Gabby’s fishing fever

Fish still holding summer pattern

Many fishermen, myself included, are looking forward to fall fishing and the cooler water temperatures that come with it, but we will have to wait a few more weeks for that.

At this time, the days are still very hot and the water is in the 83-degree range in most of our area lakes. This is the time of the year some people call late summer, but with the hot air and high water temperatures, most fish still hold their normal summer pattern.

You may ask, what does pattern mean and what does it have to do with fishing. The term has a double meaning in fishing. A pattern can be what fish should be doing based on the time of year, such as now fish are holding deeper in the cooler water during the day on cover and main lake structure and moving more shallow at night and in low light and over cast conditions.

The other meaning of fishing pattern is what you do to find and locate the most active and aggressive fish you can by using the right bait and the right presentation. Then when you repeat this same action over and over and continue to catch fish, you have established a fish catching pattern.

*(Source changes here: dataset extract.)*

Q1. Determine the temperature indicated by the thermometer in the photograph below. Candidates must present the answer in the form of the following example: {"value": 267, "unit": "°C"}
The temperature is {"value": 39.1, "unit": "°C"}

The best fishing pattern to catch fish such as bass, crappie, walleye and musky on some lakes is to fish during the peak feeding times at night, during low light conditions, and during overcast and foggy weather. Fish use this type of weather and darker skies to move to more shallow waters to feed and will become more active and easier to catch. A smart angler will use this knowledge and be in the right place at the right time and take advantage of this time.

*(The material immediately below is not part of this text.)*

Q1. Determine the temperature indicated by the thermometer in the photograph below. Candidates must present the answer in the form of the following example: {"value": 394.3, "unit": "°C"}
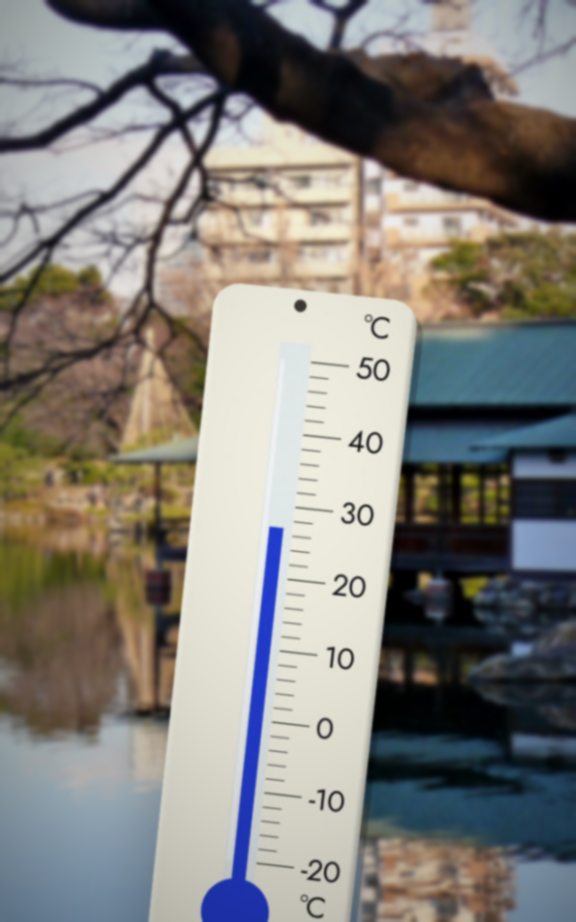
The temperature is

Smart anglers are never afraid to use top water baits and buzz baits in low light and night conditions. A slowly reeled squeaky buzz bait can bring a heart stopping strike. You may also throw shallow running crank baits. Try to use a darker colored bait that has a built-in rattle. When bass are searching for food during low light conditions, they rely on the sound and vibration given off by a struggling bait fish or other bait and will hone in on these sounds and vibrations by the use of the nerves in the lateral line that runs the full length of a largemouth bass. So if an angler uses a bait that has a rattle or makes a noise, bass can find it quicker. All of this will help you catch more bass.

If you would rather go after crappie, try fishing at night and during low light conditions to increase your catch rate because crappie will use the shallow water cover and will feed more during this time of year.